From the listing below, reproduce word for word the part that opens with the line containing "2438,307 2441,326 2448,409" and closes with the line containing "360,524 330,646 330,661"; reproduce nothing else.

== Exercise inputs

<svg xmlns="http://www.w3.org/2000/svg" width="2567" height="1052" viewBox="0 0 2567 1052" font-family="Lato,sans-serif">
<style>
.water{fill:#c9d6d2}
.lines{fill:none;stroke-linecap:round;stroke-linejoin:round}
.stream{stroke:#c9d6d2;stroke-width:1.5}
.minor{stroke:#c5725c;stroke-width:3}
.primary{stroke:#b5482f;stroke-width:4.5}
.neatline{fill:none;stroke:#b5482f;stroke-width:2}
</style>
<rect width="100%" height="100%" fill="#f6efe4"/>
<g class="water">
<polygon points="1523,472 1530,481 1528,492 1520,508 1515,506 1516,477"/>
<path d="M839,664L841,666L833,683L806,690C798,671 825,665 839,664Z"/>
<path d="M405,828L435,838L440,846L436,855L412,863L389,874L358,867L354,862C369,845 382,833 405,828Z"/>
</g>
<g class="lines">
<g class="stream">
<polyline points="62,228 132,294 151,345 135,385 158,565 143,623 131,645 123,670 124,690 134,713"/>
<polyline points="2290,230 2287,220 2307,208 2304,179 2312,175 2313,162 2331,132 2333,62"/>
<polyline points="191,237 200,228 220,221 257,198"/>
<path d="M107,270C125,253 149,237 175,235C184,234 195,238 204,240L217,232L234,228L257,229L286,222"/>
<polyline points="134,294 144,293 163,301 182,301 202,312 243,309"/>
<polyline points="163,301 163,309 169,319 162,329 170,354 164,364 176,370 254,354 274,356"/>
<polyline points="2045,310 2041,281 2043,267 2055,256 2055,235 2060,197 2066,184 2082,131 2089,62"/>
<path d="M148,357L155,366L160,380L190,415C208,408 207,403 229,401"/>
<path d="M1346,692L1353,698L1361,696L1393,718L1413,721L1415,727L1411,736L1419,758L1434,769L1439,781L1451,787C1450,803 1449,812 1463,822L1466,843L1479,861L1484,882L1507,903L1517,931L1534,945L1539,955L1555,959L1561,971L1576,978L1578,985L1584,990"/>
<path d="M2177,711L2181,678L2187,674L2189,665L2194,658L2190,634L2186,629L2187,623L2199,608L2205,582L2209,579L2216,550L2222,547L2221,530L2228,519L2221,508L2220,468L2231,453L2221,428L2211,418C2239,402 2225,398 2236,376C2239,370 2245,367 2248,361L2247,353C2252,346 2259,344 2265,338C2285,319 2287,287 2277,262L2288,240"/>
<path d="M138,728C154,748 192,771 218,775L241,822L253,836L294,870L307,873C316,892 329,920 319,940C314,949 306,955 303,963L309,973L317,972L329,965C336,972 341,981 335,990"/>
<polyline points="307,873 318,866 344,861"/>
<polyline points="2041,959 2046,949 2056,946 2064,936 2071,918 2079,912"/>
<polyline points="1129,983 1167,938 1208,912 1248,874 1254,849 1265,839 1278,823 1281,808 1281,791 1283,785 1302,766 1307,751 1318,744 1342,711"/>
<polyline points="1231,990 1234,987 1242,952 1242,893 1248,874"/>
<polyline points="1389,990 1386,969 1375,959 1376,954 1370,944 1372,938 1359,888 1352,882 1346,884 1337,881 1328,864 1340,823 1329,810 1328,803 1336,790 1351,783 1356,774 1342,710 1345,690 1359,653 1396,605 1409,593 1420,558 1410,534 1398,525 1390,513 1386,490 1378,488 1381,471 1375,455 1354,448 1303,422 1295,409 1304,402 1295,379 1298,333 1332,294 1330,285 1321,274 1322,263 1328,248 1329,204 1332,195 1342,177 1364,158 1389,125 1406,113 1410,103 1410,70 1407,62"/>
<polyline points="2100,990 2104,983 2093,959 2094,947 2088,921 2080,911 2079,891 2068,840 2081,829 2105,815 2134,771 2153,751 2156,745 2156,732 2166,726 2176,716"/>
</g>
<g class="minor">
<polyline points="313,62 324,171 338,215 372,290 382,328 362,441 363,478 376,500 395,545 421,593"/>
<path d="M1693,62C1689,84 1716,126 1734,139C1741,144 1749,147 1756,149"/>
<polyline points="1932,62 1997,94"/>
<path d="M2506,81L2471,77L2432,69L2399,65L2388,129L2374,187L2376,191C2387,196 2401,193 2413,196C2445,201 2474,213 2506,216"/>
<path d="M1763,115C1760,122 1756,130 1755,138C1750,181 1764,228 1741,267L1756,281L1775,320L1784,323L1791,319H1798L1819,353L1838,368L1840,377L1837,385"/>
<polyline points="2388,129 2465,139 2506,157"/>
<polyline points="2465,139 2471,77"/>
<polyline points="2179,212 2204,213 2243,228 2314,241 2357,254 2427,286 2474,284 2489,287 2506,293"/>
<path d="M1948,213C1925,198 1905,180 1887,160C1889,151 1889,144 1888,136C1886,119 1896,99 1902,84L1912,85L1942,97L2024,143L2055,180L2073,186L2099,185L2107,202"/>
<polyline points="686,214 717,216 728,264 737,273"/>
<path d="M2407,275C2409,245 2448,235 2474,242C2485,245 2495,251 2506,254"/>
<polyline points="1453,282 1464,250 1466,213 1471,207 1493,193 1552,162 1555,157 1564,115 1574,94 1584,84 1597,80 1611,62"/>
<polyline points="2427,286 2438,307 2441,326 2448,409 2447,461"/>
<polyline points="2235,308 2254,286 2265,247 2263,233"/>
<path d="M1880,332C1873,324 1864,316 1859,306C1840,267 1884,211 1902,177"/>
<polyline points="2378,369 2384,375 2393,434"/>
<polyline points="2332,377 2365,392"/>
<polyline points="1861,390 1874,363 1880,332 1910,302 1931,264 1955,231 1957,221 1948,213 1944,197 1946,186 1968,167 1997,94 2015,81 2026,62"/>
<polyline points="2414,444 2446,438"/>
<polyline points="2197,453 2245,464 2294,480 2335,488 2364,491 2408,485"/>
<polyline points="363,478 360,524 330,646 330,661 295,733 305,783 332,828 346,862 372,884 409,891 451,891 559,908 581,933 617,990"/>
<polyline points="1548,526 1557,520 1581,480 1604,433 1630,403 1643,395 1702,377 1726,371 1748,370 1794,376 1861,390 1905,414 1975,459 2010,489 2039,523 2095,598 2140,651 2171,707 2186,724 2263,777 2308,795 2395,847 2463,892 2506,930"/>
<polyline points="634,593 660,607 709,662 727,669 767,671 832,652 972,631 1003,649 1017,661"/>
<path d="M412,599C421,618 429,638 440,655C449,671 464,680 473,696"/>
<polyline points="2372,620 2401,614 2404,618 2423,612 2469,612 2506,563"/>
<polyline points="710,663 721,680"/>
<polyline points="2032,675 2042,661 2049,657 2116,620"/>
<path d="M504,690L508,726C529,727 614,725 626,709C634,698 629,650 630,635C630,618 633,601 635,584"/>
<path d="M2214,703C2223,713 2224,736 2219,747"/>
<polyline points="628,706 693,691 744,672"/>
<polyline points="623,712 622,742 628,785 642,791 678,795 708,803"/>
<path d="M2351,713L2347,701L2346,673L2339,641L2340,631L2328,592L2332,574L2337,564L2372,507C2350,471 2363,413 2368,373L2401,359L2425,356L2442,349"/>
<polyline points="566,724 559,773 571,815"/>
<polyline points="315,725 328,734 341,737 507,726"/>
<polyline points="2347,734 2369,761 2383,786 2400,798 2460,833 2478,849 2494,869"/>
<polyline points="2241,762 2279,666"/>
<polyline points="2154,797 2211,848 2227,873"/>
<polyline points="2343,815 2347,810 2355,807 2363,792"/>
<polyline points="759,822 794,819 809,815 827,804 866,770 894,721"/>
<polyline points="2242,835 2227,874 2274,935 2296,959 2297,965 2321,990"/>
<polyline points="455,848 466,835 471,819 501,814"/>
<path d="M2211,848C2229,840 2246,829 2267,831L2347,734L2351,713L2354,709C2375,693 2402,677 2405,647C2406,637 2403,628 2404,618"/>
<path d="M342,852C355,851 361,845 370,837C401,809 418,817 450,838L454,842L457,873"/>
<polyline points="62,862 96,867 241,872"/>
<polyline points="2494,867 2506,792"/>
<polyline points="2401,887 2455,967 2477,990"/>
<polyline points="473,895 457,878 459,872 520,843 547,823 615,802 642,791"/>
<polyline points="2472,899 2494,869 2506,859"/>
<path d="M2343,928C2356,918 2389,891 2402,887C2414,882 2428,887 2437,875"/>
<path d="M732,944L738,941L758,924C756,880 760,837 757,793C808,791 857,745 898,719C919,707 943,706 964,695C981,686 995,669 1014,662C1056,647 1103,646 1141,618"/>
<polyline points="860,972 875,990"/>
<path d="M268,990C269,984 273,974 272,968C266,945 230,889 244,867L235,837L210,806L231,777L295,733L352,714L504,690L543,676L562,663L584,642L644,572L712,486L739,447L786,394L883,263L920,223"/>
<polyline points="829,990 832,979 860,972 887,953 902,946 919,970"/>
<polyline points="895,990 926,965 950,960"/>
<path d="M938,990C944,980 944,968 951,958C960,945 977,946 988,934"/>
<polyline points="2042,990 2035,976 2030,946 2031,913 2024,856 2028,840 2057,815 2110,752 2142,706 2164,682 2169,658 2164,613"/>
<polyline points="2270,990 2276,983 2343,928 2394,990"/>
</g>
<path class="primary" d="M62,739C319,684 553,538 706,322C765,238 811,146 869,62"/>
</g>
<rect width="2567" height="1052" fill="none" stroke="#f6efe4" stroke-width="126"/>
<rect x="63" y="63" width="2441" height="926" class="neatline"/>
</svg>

====

Solution to this task »
<polyline points="2427,286 2438,307 2441,326 2448,409 2447,461"/>
<polyline points="2235,308 2254,286 2265,247 2263,233"/>
<path d="M1880,332C1873,324 1864,316 1859,306C1840,267 1884,211 1902,177"/>
<polyline points="2378,369 2384,375 2393,434"/>
<polyline points="2332,377 2365,392"/>
<polyline points="1861,390 1874,363 1880,332 1910,302 1931,264 1955,231 1957,221 1948,213 1944,197 1946,186 1968,167 1997,94 2015,81 2026,62"/>
<polyline points="2414,444 2446,438"/>
<polyline points="2197,453 2245,464 2294,480 2335,488 2364,491 2408,485"/>
<polyline points="363,478 360,524 330,646 330,661 295,733 305,783 332,828 346,862 372,884 409,891 451,891 559,908 581,933 617,990"/>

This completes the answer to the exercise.